Friday, January 28, 2005

THE BIG NIGHT

So, after months of planning and promoting, the big night is finally here. My CD release show happens tonight at the Royal. I'm surprisingly calm right now. I really felt I've done all I can do at this point so there's nothing for me to fret about. Sure, the band could have used a couple more rehearsals, it won't be perfect, but it will be fine. I think it's going to be a great night tonight and I'm looking forward to it. The only thing that has me bummed out is ... once again ... the "boy". After sharing a remarkably intimate evening together (and I'm NOT talking about sex) I felt like we had finally started on a road towards something special. Instead, 2 weeks later, I've only spoken with him a total of five minutes, he hasn't returned my calls, he won't be there tonight and hasn't even called to wish me well. Why the 180 degree change is quite beyond me.
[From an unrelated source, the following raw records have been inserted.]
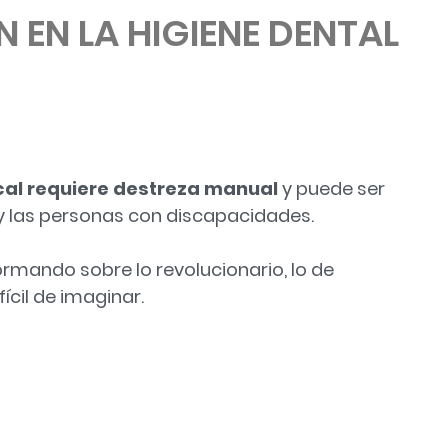
 EN LA HIGIENE DENTAL
cal requiere destreza manual
y puede ser
 y las personas con discapacidades.
mando sobre lo revolucionario, lo de
fícil de imaginar.
ENE DENTAL»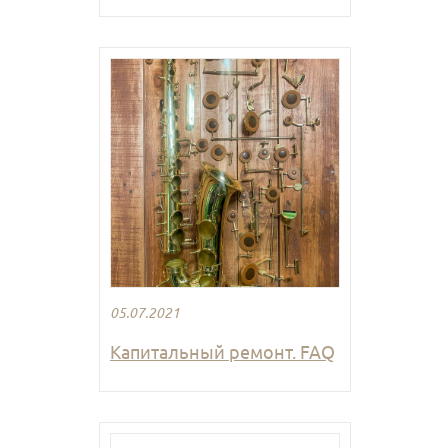
05.07.2021
Капитальный ремонт. FAQ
It hurts, but I'm not going to let the little fucker ruin one of the biggest nights of my life. This night will definitely be in the top 5 so far because it's a fucking milestone. And someone who supposedly cares about me can't make the effort to pick up the phone and say good luck or I'm thinking of U.

Well, c'est la vie. Last time we were together he asked me 2 write a song about him. Well, I know now it's damn sure not gonna be a love song.

Onwards and upwards. 2005 will be the year of the DEVIANT!

"I finally got 3 words 2 sing ... I'm coming out!"